A Department of Motor Vehicles clerk and five others are facing identity theft charges stemming from an alleged scheme to sell legitimate Puerto Rican birth certificates and Social Security numbers to create phony new documents.
Investigators, who worked for three years undercover, allege that many of the scheme’s “customers” were felons who had been deported, Thom Mrozek of the U.S. Attorney’s Office said. Authorities are pursuing the so-called customers, he said.
Tracey Lynette Jones, 33, of Long Beach, who works in the El Monte office of the DMV, surrendered to federal authorities on Monday and entered a not guilty plea at her arraignment, according to Mrozek. Jones was released on $25,000 bond and given a Nov. 24 trial date.

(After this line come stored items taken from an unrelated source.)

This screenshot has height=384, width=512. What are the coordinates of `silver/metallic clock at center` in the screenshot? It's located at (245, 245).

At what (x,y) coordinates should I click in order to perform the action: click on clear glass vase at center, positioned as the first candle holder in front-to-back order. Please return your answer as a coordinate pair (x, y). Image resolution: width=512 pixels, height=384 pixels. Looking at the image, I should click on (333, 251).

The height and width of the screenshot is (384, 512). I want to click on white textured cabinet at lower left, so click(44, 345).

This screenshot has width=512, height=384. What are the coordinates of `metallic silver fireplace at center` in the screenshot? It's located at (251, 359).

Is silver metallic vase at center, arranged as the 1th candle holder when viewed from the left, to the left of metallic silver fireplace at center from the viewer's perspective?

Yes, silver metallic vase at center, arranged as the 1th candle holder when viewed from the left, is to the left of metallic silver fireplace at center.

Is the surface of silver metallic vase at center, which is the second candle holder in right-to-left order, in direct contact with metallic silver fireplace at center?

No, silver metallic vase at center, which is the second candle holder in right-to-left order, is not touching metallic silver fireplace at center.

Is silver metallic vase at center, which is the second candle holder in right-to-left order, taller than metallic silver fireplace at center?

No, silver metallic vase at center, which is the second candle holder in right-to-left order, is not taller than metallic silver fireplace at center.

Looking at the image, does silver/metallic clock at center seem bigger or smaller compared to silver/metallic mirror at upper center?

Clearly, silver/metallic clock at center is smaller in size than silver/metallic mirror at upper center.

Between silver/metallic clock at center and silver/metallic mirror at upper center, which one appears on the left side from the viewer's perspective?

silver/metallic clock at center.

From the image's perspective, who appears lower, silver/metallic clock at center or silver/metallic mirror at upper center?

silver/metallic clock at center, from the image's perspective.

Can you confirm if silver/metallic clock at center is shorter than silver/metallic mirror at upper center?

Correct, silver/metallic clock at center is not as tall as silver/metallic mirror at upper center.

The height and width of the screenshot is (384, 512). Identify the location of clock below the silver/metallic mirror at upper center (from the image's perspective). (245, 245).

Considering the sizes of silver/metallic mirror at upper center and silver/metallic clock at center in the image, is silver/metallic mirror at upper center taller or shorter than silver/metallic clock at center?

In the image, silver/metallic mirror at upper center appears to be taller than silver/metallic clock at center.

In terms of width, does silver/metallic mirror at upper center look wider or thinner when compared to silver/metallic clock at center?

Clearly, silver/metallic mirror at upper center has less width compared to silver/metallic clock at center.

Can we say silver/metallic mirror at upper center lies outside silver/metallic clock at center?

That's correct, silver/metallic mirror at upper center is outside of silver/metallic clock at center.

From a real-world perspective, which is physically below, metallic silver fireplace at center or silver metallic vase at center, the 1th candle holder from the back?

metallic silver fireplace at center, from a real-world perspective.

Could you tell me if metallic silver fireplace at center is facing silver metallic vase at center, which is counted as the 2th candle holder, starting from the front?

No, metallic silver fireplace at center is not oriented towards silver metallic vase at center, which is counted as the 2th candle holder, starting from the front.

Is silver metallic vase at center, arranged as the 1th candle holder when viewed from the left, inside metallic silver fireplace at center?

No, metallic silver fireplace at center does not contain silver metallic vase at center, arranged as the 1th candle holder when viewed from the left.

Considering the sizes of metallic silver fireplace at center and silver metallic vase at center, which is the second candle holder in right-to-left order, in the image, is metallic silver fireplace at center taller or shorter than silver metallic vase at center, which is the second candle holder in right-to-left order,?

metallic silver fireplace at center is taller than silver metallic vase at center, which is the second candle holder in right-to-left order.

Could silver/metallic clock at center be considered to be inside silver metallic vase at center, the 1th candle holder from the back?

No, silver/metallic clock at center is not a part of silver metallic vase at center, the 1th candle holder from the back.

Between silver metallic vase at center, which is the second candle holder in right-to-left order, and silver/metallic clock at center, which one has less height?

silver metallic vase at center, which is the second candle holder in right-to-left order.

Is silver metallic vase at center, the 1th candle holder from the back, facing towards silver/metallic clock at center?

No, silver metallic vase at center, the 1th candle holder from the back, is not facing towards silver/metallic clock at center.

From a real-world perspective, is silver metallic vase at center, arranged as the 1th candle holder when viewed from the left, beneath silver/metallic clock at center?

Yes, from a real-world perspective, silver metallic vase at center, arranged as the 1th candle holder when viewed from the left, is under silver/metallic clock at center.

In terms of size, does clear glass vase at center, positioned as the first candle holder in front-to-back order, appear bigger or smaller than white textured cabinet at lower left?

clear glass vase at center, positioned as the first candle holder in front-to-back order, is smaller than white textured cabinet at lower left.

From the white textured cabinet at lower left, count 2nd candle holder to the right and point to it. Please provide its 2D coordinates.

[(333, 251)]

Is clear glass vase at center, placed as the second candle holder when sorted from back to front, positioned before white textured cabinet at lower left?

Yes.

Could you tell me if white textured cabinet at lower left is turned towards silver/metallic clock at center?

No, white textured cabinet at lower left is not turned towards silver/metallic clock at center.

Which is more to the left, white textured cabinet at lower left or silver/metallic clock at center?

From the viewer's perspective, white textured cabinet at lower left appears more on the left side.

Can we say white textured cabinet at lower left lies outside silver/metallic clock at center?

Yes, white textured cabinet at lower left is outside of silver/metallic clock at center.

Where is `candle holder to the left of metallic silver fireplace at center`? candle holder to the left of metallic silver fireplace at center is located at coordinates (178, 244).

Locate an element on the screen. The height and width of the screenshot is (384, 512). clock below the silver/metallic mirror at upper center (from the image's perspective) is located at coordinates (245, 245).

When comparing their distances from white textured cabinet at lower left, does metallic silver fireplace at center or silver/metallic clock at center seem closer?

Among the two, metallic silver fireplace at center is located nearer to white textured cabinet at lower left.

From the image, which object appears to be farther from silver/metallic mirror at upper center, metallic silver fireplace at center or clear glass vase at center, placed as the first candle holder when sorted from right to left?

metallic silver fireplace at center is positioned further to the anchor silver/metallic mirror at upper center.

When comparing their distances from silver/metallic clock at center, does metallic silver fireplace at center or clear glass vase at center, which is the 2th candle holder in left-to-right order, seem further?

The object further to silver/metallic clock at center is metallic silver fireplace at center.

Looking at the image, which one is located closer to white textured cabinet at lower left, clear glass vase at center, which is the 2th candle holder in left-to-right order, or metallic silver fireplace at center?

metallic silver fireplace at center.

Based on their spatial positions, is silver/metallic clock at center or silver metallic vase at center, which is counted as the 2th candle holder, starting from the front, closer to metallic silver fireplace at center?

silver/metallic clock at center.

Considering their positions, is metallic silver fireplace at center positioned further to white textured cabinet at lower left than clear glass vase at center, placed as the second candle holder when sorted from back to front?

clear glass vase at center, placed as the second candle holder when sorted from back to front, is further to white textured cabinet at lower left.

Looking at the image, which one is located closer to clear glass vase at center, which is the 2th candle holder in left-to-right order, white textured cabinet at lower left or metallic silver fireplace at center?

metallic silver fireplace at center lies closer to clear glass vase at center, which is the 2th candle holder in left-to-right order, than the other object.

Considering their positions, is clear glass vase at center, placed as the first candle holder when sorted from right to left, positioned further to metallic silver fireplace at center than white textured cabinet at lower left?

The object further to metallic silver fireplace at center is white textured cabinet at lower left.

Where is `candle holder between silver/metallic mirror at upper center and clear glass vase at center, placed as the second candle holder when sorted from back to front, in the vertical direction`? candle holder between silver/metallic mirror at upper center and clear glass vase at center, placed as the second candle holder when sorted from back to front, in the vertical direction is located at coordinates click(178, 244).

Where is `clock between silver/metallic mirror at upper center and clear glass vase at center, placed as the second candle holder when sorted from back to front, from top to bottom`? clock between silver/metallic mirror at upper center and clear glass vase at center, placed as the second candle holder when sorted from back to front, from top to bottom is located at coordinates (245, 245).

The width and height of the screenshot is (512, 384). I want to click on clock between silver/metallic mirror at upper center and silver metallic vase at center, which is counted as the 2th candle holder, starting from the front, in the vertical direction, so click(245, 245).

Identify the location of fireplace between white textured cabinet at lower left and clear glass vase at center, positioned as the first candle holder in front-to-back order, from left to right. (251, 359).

She is accused of doctoring DMV records to make it appear that applicants had passed required exams for a driver’s license when they actually had failed them.
Jones and the five other co-defendants were named Sept. 30 in a four- count indictment charging them with conspiring to produce identification documents. Jones and some of the other defendants also face various other identity theft charges.

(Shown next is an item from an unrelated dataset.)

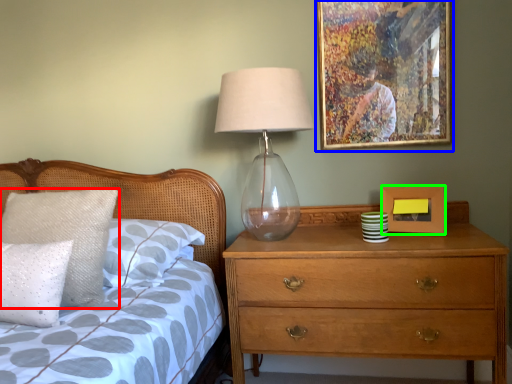
Question: Which object is the farthest from pillow (highlighted by a red box)? Choose among these: picture frame (highlighted by a blue box) or picture frame (highlighted by a green box).

Choices:
 (A) picture frame
 (B) picture frame

Answer: (B)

The other defendants, who were arrested last month, are Wilfredo Montero, 36, of Los Angeles; Adolfo Maria Cruz, 47, of Corona; Roberto Ruiz, 35, of Tustin; and Jose Cruz, 49, of Corona. Cruz is the only one who remains in custody.
Jorge “Diablo” Perez, aka Pedro Josue Figueroa-Marquez, is a fugitive. The 33-year-old is originally from Mexico, Mrozek said.
Montero is accused of leading the conspiracy that sold new identities for up to $5,000, Mrozek said. Those identities were created by using genuine birth certificates and Social Security numbers of Puerto Rico residents, he said. Investigators were trying to determine the source of the documents from Puerto Rico, Mrozek said.